The technique of establishing who someone is and providing them with an identification number is known as ‘pinning’. It will also ensure any future records also follow them around through changes in job, address and surname.

Work carried out by Experian DataLabs helps us analyse and process data at speed.

As an example, we can now analyse up to 12 months of bank statement data in under a second, categorising income and sub-categories of income, as well as committed and discretionary expenditure.

To produce the experience customers expect, super-size analytics capability is a must. 

Investing for the future

The dashboard should be looked at as an opportunity for providers to re-engage people who have a passive attitude to their retirement savings. If they need any more motivation, it makes commercial sense for organisations to encourage people to put more money away. 

However, the dashboard brings risk as well as reward.

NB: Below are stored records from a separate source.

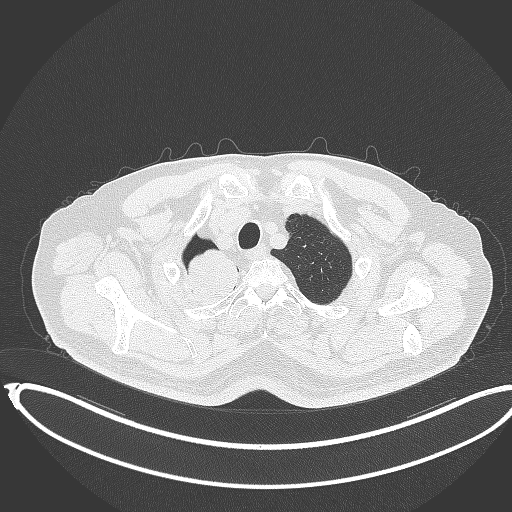
Chest CT, one axial slice. Slice 331 of 403 in the series (ordered by position). 120 kVp. Lung window (W 1500 / L -600 HU). 1 mm slice thickness. 512 × 512 image matrix, field of view 436 × 436 mm. Male patient, age 68 years. Case-level facts recorded for this patient, not image findings: clinical TNM (as recorded): T2a N0 M0.
Outlined on this slice (bounding box drawn by a radiologist):
- lung tumour (recorded histology: adenocarcinoma): box from (x=175, y=242) to (x=247, y=317) px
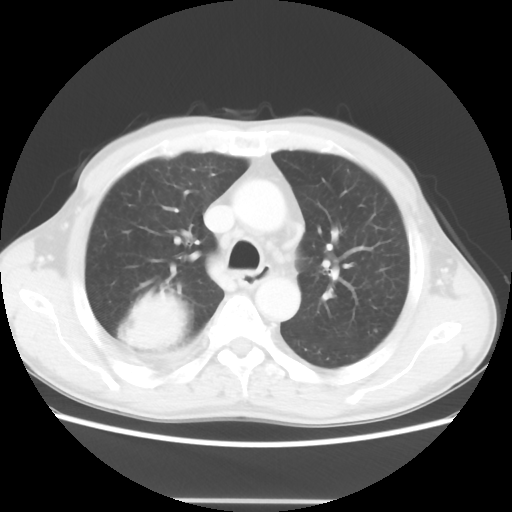
Chest CT, one axial slice; lung window (W 1500 / L -600 HU); 5 mm slice thickness; 512 × 512 image matrix, field of view 361 × 361 mm. Male patient, age 66 years. Case-level facts recorded for this patient, not image findings: clinical TNM (as recorded): T4 N1 M1.
Outlined on this slice (rectangle marked by the reading radiologist):
- lung tumour (recorded histology: small cell carcinoma): box from (x=118, y=283) to (x=188, y=358) px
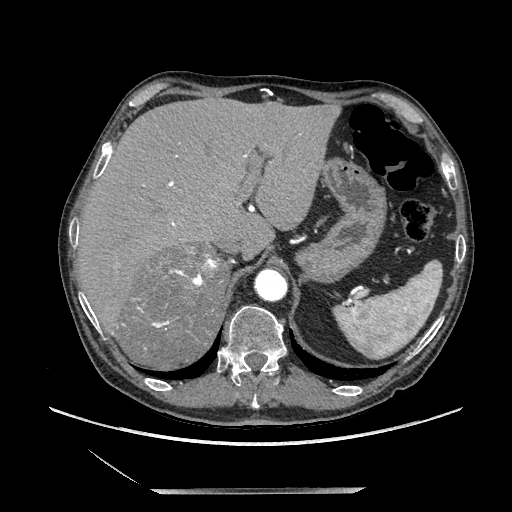
Contrast-enhanced abdominal CT, one axial slice; slice 160 of 243 in the series (ordered by position); soft-tissue window (W 400 / L 40 HU); 512 × 512 image matrix. Male patient. From the clinical record (not read from this slice): diagnosis: adrenocortical carcinoma; tumour side: right adrenal; tumour size at pathology: 16 cm; Ki-67 index: 17 %; stage (as recorded): 3.
Outlined on this slice (semi-automatically segmented with operator editing):
- mass: box from (x=121, y=246) to (x=228, y=368) px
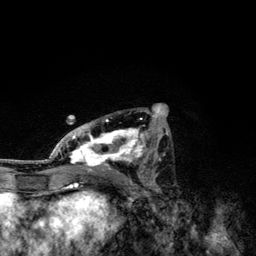
Breast MRI, one axial slice; position 65 of 134 along the scan axis; cropped to one breast; dynamic contrast-enhanced series, time point 2 of 6 at this slice position (early post-contrast); 3 T; TE 4.2 ms, TR 7.9 ms; 256 × 256 image matrix, field of view 170 × 170 mm. Female patient.
Outlined on this slice (semi-automatically segmented with operator editing):
- enhancing-tissue mask used for the functional tumour volume (all voxels passing the contrast-enhancement thresholds inside the analysis volume; usually the tumour): bounding box <49,110,169,174> (left, top, right, bottom; pixels)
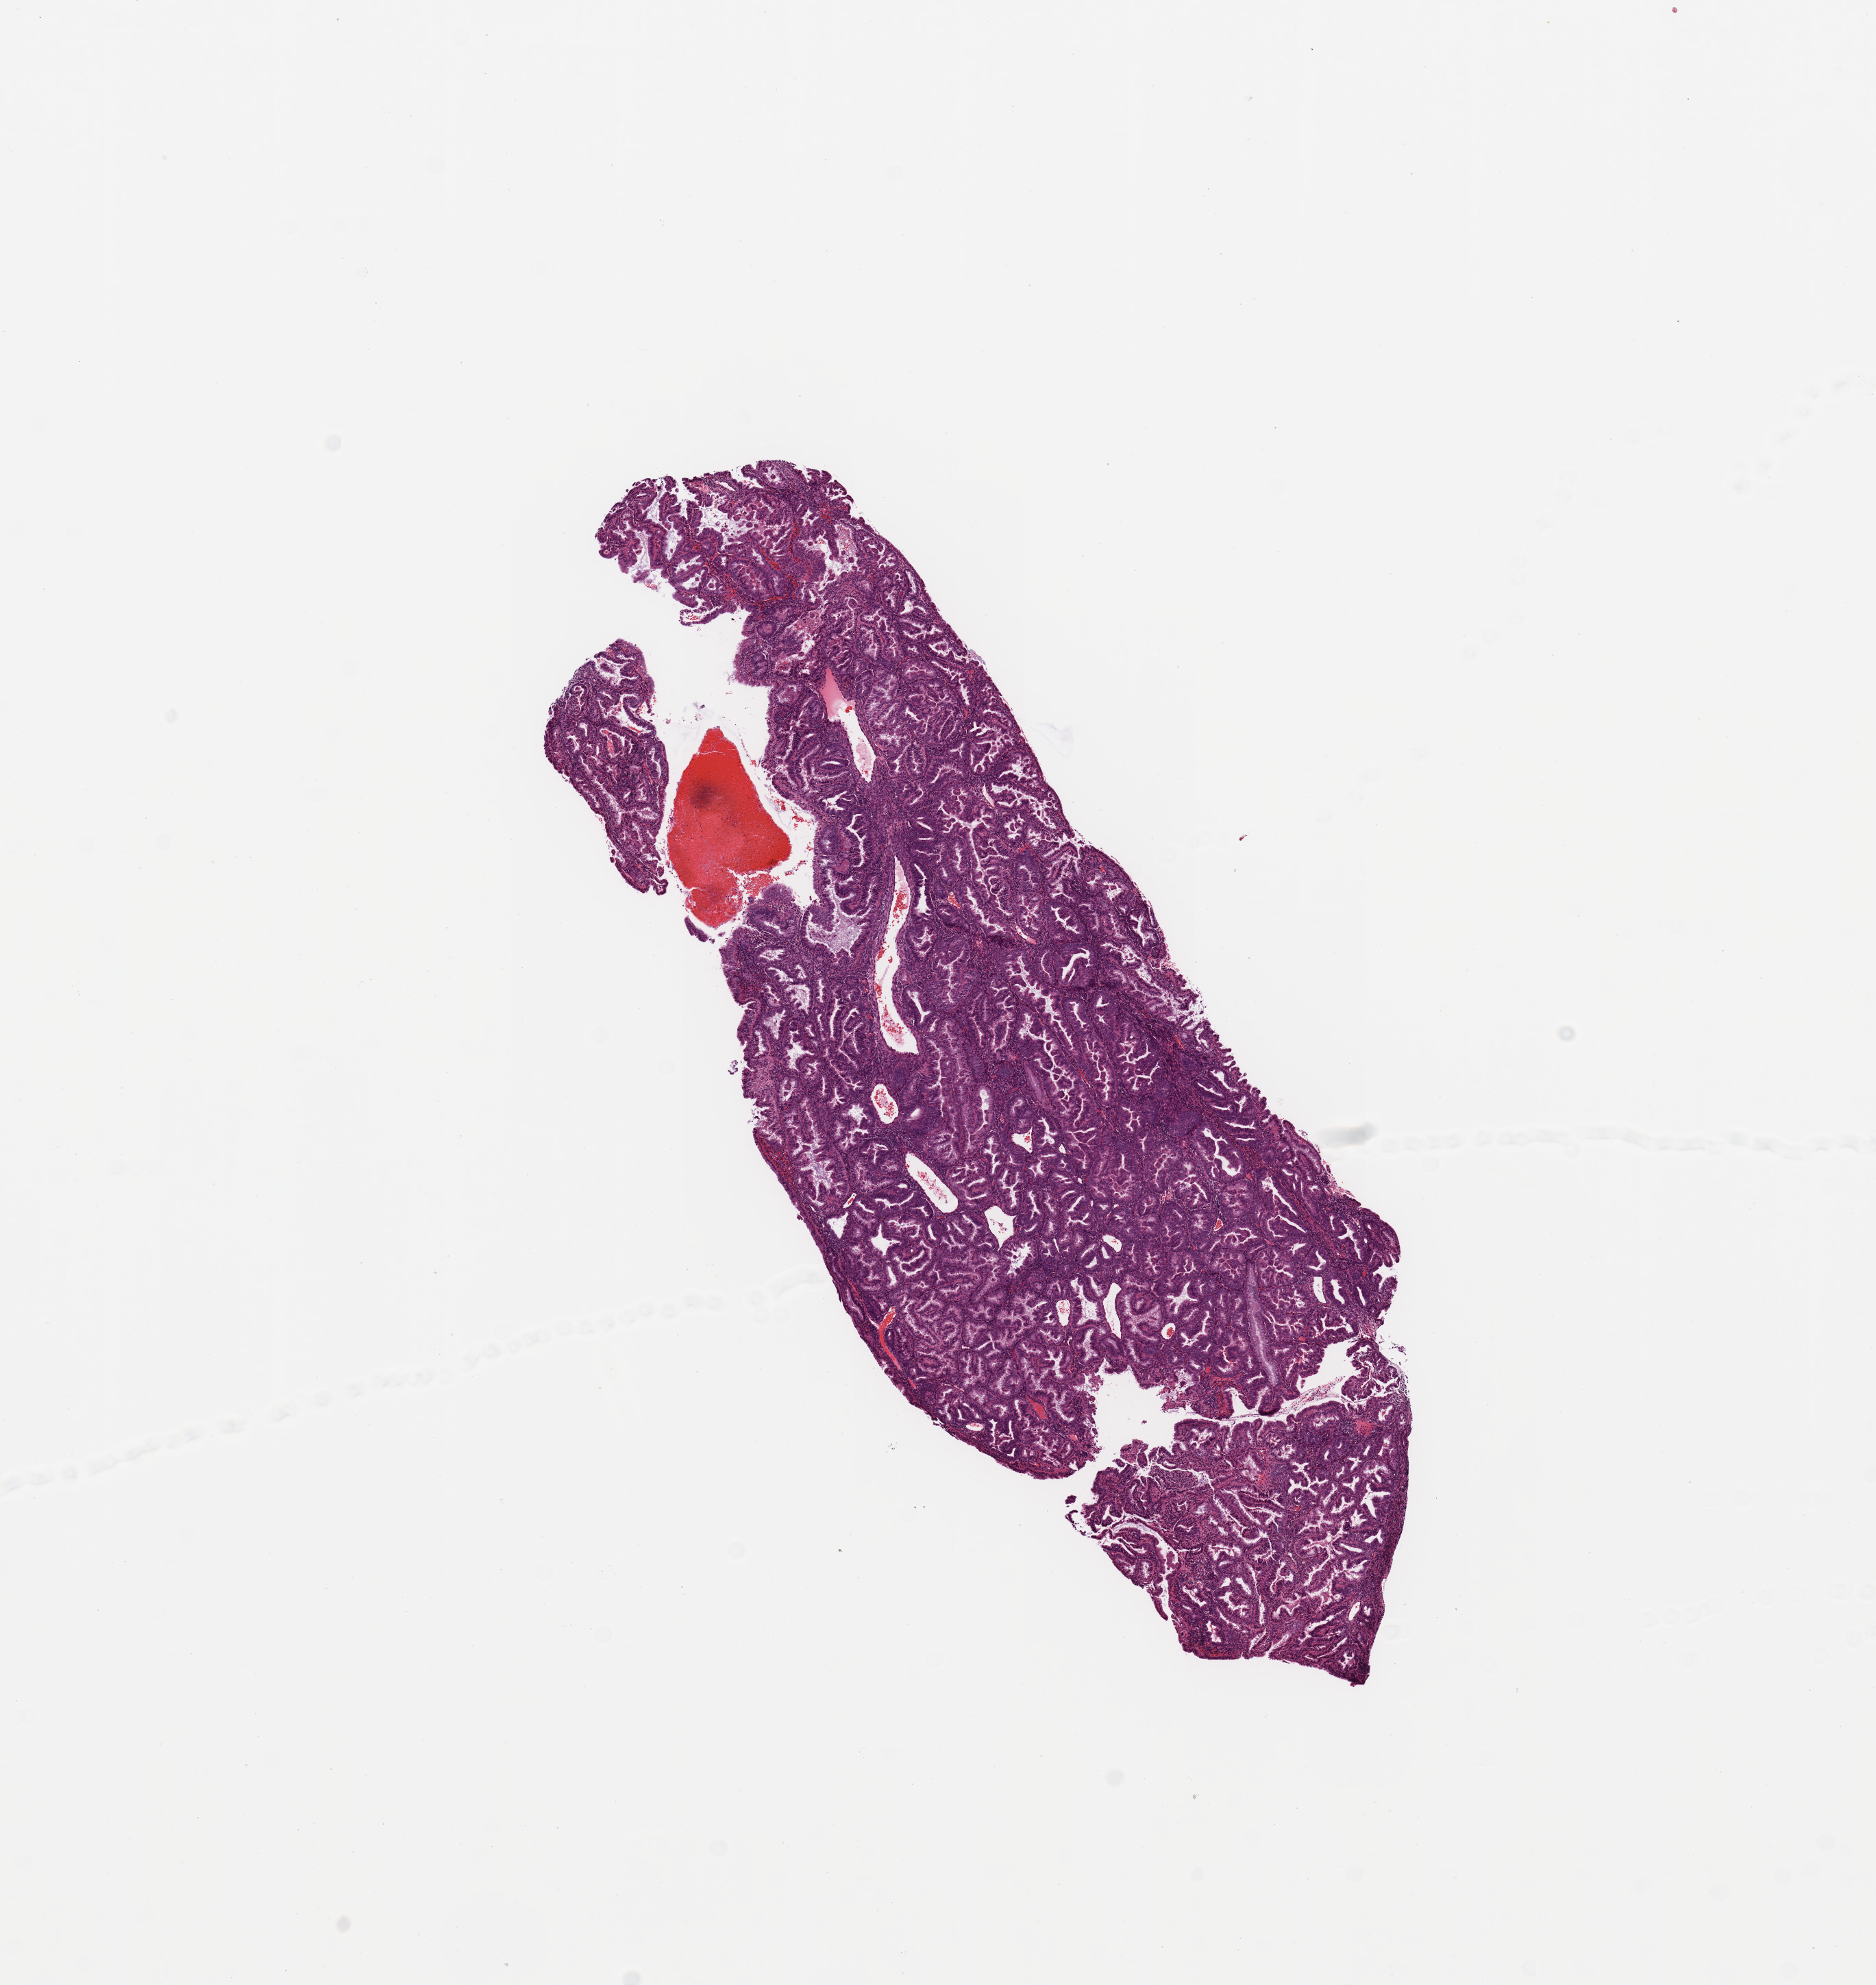
Hematoxylin and eosin (H&E) stained whole-slide image — a low-resolution overview of the entire scanned area, about 10.8 x 11.5 mm, tumour tissue sample, sampled site: uterus. Patient: female, age 60 years. Histologic grade: G1 (well differentiated). Pathologist review of this section (percent, as recorded): tumour nuclei 95%, necrosis 0%.
Diagnosis: Endometrioid adenocarcinoma, NOS. AJCC pathologic stage: I.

The natural reaction for many people when they see a handful of pensions on their screen is to want to consolidate them into one, which logically will be easier for them to keep track of.

Clearly there will be winners and losers as people move through this process.

We asked people if they were to consider moving a series of smaller pensions savings accounts into just one, what would inform their decision.

The most persuasive aspect was not the charges for the service or analysis of past performance, but instead on the recognition of the brand and the strength of their relationship. We heard: “I know them and trust them” more frequently than “they will make me the most money”.

The answer for the brands that face being consolidated against is to improve their customer relationships through digital engagement, helping customers to manage their overall finances better, not just their pensions.

If you can help consumers to create more financial headroom through improved management of their credit card debt, or find them a more economical energy tariff, then it shows an ongoing interest in their finances and creates a tangible value exchange that in turn builds trust.

If a provider is trusted with finances today, it stands to reason they will be retained for tomorrow’s decisions.